Dr Walker explains that every GP is eligible to get a ‘test code’ which allows registration for the telephone interpreting service. The interpreter would be pre-booked and it can be done quickly. In most cases in just a matter of minutes. In the case of more uncommon languages or where an on-site visit is required, the lead time might be a bit longer.
(13:34) Dr Singleton inquires as to Dr Walker’s original involvement with refugee care.
As a general practice registrar interested in cross cultural experiences and working in the inner west suburb of Footscray in Melbourne, Dr Walker was in the perfect place to align with a refugee health nurse who was very happy to send more and more patients her way.
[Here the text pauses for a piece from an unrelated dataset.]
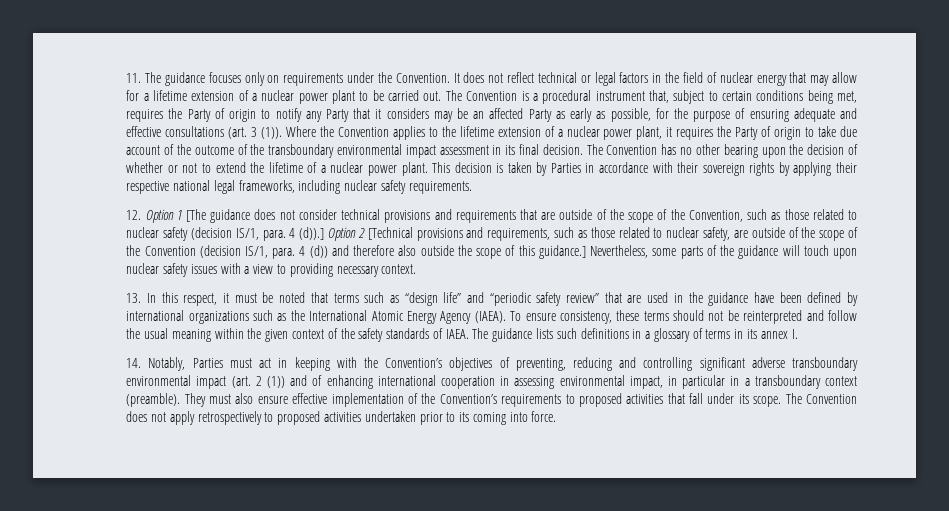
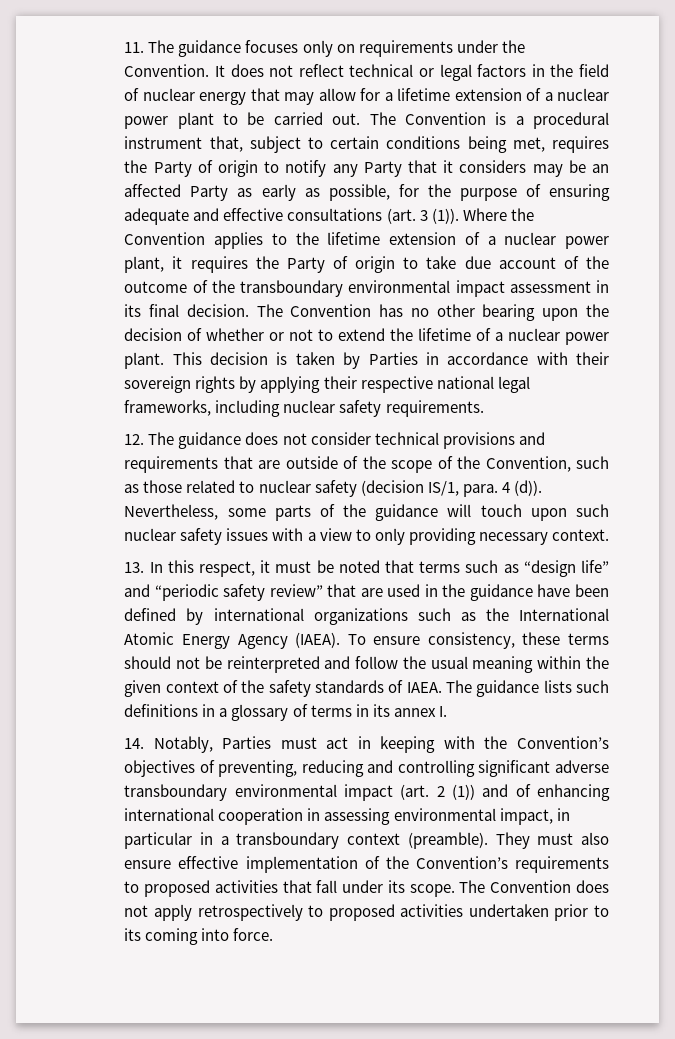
[145,209,206,223] Option 1 [The -> [148,432,175,445] The
[299,227,858,241] [126,245,586,259] (d)).] Option 2 [Technical provisions and requirements, such as those related to nuclear safety, are outside of the scope of the Convention (decision IS/1, para. 4 (d)) and therefore also outside the scope of this guidance.] -> [513,480,542,496] (d)).
(857, 253) none -> [575,504,609,517] such
(286, 269) none -> [374,528,405,545] only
And that became the joy of the job. She was hearing about experiences of recent history from all over the world, and stories of resilience and survival. Along with a myriad of medical problems that made the work quite interesting. Even an everyday cough or cold might present in a different way, and lots of other issues could come up.
(15:00) Dr Singleton delves into the issue of trauma with these patience and how Dr Walker approaches that.
For Dr Kate, it’s important to ask patients when they are originally from. And if they hail from Iran, Iraq, Afghanistan, Syria, and have arrived in the last two or three years, you can assume from basic current events that they've likely been exposed to significant trauma. She feels you don't necessarily need to go into the detail of their experience. Best to simply relate to the current complaint and hear the background the patient offers which might be helpful as context.
(16:06) Dr Singleton adds that a patient's need to feel safe is an important one and has to be carefully managed.
Dr Walker is equally focused on creating safety in the consultation. Building the rapport, creating safety around language, particularly working with interpreters and explaining how the GPs role fits into the healthcare system are critical parts of developing that personal safety.
(16:50) Dr Singleton raises the issue of some GPs being slightly wary of taking on refugee or asylum seekers’ cases because of their potential complexity.
Dr Walker reminds us that often the most important thing with these patients is to tackle the presenting complaint. While it is important to consider specialised screening at some point and there is a Refugee Health Assessment Template which offers some guidelines on all the things that people from refugee backgrounds should be screened for – this does not have to be done all in one instance.
It’s recommended that refugee patients have screening consultations within one month of arrival, but it’s equally important to assess if they've ever had any sort of comprehensive health checks or vaccinations done. For these patients, the understanding of the role of primary care and preventive model of disease management is a place to start.. Then checking in to see if they've had the appropriate screening according to age and gender is important for their ongoing health.
(21:04) Dr Singleton is reminded of an acronym that Dr Walker relayed which helps get to the heart of dealing with patients from refugee or asylum seeker backgrounds.
Dr Walker credits it to her colleague, Dr. Joanne Gardner but the acronym is A.S.K.
A is for ask.
- Do they want an interpreter?
- What is their presenting problem that day?
- What is their country of origin?
- What is their country of transit?
- What is their visa status? (Particularly important for asylum seekers and eligibility for Medicare)
- What are their current stresses?
- What is the presenting issue?
S is for screening.
- Have they had a comprehensive post-arrival health assessment?
- Have they been screened for psychosocial problems?
- Have they been screened for their level of healthcare literacy
K is for kindness.
- This speaks to the trauma-informed interpersonal care GPs have with their patients.
- Going the extra mile for a patient – which might mean helping them understand a script, the location of the local pharmacies, where to go for the investigations, reminders for hospital appointments, etc.